::: EXTRACTED TEXT
Mr. Douglas Hogg : Our aim is to secure an early settlement of the conflict in former Yugoslavia. We welcome the one-month ceasefire now in force in Bosnia. That must be extended. We support the work of the contact group. We continue to contribute to the humanitarian aid effort and to the international military presence in Bosnia.
Mr. Martlew : Will the Minister today publicly condemn the Greek Government for their continuing blockade of Macedonia ? What effort has he made to ensure that the Greeks back down on that matter, which is crucial for the Macedonians ?
Mr. Hogg : I am very concerned by the dispute between Macedonia and Greece. I agree that the embargo is wrong. I welcome the fact that the European Court is considering the embargo now. The Vance suggestions, which have been worked out in New York, deserve serious consideration by both parties.
13. Mr. McAllion : To ask the Secretary of State for Foreign and Commonwealth Affairs when he last held discussions with representatives of the Cuban Government relating to common security issues in central and Latin America.
Mr. McAllion : Does the Minister accept that the basis of common security between nations is mutual respect for, and recognition of, each other's national sovereignty ? If so, why did the Government disgracefully abstain on the resolution passed by the United Nations General Assembly, which would have ended America's illegal contravention of Cuba's national sovereignty--its economic blockade of Cuba ? Why do the United Kingdom Government preach respect for international law, but, on the international stage, remain silent when international law is brazenly broken by their patrons in Washington ?
::::::
::: INFORMATION SHOWN
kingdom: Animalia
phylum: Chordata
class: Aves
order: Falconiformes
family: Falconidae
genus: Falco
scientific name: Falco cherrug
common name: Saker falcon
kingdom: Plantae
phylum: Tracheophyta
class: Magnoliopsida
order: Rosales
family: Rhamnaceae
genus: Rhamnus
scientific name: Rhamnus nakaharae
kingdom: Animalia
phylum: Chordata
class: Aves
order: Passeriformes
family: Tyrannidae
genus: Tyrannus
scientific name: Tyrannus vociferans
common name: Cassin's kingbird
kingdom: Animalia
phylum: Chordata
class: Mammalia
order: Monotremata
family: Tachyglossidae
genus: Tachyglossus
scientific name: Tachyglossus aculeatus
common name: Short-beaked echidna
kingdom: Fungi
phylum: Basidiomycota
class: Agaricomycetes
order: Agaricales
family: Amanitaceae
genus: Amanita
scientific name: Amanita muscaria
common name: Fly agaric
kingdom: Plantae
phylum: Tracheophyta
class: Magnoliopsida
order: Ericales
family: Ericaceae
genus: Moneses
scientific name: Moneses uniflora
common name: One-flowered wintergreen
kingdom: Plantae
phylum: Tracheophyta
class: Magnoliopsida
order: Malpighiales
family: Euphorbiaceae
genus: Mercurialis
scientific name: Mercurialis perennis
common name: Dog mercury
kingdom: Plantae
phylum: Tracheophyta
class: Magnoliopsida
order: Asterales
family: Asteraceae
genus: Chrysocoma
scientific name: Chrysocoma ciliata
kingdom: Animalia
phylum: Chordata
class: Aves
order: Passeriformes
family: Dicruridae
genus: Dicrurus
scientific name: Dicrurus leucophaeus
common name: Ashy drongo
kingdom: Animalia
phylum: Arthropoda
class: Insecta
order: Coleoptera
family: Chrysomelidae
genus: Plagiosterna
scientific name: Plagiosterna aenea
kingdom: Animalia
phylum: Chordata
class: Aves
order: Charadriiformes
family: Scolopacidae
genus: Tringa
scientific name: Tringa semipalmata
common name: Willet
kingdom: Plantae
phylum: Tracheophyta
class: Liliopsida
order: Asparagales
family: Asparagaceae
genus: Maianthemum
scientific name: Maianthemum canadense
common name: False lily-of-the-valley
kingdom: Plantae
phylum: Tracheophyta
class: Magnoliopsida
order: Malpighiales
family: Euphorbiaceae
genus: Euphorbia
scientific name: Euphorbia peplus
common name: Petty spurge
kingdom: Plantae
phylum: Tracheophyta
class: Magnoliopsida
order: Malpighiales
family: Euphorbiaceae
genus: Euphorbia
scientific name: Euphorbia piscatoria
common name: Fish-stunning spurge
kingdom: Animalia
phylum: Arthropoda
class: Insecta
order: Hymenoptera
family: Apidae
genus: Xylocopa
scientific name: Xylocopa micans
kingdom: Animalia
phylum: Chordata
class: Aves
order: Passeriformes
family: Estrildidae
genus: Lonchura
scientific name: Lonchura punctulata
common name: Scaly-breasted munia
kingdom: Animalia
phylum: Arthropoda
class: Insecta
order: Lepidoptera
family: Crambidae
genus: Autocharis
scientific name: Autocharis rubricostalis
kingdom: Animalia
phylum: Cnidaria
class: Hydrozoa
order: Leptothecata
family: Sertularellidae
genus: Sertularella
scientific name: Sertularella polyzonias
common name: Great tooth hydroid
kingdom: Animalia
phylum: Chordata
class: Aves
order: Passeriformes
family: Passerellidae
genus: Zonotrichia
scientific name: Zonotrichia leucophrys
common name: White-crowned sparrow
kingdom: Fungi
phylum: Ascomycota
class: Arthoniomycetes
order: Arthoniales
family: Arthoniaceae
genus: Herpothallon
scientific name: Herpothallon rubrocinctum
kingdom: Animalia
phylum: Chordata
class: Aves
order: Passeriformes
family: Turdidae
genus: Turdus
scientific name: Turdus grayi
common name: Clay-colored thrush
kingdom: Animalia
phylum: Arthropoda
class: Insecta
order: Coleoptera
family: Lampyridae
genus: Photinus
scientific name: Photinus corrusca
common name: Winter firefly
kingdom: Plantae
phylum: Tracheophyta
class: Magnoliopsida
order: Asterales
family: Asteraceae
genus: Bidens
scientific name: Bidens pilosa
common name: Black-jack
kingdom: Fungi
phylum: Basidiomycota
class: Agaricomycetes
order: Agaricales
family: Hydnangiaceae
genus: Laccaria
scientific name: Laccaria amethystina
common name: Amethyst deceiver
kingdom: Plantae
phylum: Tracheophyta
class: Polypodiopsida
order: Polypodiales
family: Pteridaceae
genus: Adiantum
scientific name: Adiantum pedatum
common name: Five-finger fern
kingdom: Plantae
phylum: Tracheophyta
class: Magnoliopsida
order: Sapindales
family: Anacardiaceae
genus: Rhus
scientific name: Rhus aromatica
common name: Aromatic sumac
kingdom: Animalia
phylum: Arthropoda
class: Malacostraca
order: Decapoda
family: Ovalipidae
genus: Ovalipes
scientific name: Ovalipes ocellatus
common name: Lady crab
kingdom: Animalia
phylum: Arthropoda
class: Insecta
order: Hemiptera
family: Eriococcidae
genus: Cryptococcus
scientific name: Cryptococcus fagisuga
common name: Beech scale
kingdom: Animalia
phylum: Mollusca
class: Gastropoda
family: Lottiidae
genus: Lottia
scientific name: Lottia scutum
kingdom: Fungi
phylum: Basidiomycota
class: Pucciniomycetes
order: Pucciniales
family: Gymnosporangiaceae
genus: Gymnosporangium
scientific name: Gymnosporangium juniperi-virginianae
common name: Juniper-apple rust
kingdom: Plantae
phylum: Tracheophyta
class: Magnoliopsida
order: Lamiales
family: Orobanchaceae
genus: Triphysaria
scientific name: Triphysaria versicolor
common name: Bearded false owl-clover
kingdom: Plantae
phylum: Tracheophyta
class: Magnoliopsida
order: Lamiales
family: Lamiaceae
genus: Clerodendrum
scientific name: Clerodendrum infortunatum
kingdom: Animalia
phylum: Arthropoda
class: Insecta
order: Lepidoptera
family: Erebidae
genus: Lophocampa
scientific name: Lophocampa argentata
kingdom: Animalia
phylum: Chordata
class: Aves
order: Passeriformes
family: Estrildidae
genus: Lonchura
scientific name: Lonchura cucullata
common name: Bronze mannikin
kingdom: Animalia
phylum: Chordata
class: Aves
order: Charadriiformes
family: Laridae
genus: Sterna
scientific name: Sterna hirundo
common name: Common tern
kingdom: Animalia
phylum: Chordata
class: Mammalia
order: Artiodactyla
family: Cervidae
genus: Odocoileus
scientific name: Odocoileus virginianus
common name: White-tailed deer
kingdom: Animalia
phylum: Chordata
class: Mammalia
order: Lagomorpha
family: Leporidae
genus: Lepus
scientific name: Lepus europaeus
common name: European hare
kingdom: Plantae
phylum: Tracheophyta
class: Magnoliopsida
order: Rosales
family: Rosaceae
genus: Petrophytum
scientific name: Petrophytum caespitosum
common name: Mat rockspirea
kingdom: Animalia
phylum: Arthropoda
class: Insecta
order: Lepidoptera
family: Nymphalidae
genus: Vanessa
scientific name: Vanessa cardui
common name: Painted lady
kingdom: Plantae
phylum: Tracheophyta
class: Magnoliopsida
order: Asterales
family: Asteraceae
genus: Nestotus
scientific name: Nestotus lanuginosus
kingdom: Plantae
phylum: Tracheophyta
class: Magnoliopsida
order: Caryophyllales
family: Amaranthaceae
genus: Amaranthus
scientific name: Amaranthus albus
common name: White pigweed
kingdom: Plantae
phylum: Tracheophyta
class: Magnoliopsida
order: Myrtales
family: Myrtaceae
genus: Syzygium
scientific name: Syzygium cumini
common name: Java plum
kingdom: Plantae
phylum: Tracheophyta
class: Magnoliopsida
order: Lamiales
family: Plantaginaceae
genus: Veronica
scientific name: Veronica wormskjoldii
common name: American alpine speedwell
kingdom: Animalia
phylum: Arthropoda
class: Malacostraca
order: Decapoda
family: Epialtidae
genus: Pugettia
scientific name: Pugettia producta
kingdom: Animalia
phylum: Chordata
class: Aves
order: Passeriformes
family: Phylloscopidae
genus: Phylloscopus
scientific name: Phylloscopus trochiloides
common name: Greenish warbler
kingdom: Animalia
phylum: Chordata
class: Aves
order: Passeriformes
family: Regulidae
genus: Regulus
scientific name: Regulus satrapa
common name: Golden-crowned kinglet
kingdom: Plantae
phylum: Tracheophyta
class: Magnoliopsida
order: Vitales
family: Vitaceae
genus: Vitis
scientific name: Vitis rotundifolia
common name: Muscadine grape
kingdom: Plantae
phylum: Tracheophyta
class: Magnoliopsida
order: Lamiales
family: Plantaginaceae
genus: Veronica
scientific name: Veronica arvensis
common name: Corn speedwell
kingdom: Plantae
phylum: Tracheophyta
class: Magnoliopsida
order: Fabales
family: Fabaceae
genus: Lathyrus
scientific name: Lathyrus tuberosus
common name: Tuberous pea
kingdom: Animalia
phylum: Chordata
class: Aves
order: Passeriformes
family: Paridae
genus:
::::::
◆ **EXERCISES**:
**A)** Answer from the debate text:
(i) How long is the ceasefire in Bosnia that Mr. Hogg welcomes?
(ii) Which body does Mr. Hogg say is considering the embargo now?
(iii) According to Mr. McAllion, the Government abstained on a resolution passed by which body?
**B)** Write the next part of the debate text, picking up after Mr. McAllion's last question.
The lines aren't needed here.

◆ **EXPECTED OUTPUTS**:
**A)**
(i) One month.
(ii) The European Court.
(iii) The United Nations General Assembly.

**B)**
Mr. Bill Walker : Does my hon. Friend find it difficult to answer questions from the Opposition about Cuba when they follow questions which revealed the Opposition's attitude towards the democratically elected Government of Italy, a member of the European Union ? Although I have views on that matter, I accept that that Government were democratically elected. Is not it difficult to answer people who ask questions in such conflicting ways ?
Mr. Heathcoat-Amory : It is obvious that the Opposition are operating a double standard. They are happy to recognise and have relations with non-elected Ministers in Cuba, which is the point of my hon. Friend's question, yet we have just heard from Opposition Front-Bench spokesmen that they would refuse to meet or
Column 623recognise five elected and duly appointed Ministers of the new Italian Government. They would therefore be willing to overlook, ignore and show contempt for the democratically elected Government of modern Italy.
Mr. Ernie Ross : Has the Minister had a chance to read the report, published in May this year, of the Caribbean Trade Advisory Group, which advises the Foreign Office ? It calls for a joint effort by Britain and Germany to reach an agreement on co-operation between the European Union and Cuba, so that the transition taking place in Cuba can proceed in a way that will bring stability to that area and trade to this country.
Mr. Heathcoat-Amory : The hon. Gentleman may know that the Caribbean Trade Advisory Group visited Cuba last year and again last month. The object of those visits was to improve bilateral trade between our two countries. That is of more immediate importance than the longer-term, structural relationship between the EU and Cuba, although that may be developing on a parallel track.
Mr. Jacques Arnold : Is not it the case that in central America and the Caribbean area security tensions have been considerably reduced since the central American republics, in contrast to Cuba, returned to democracy and since, following the defeat of the Sandinista regime, Nicaragua reduced its armed forces ? Should not we be more concerned with introducing democracy and human rights into Cuba ?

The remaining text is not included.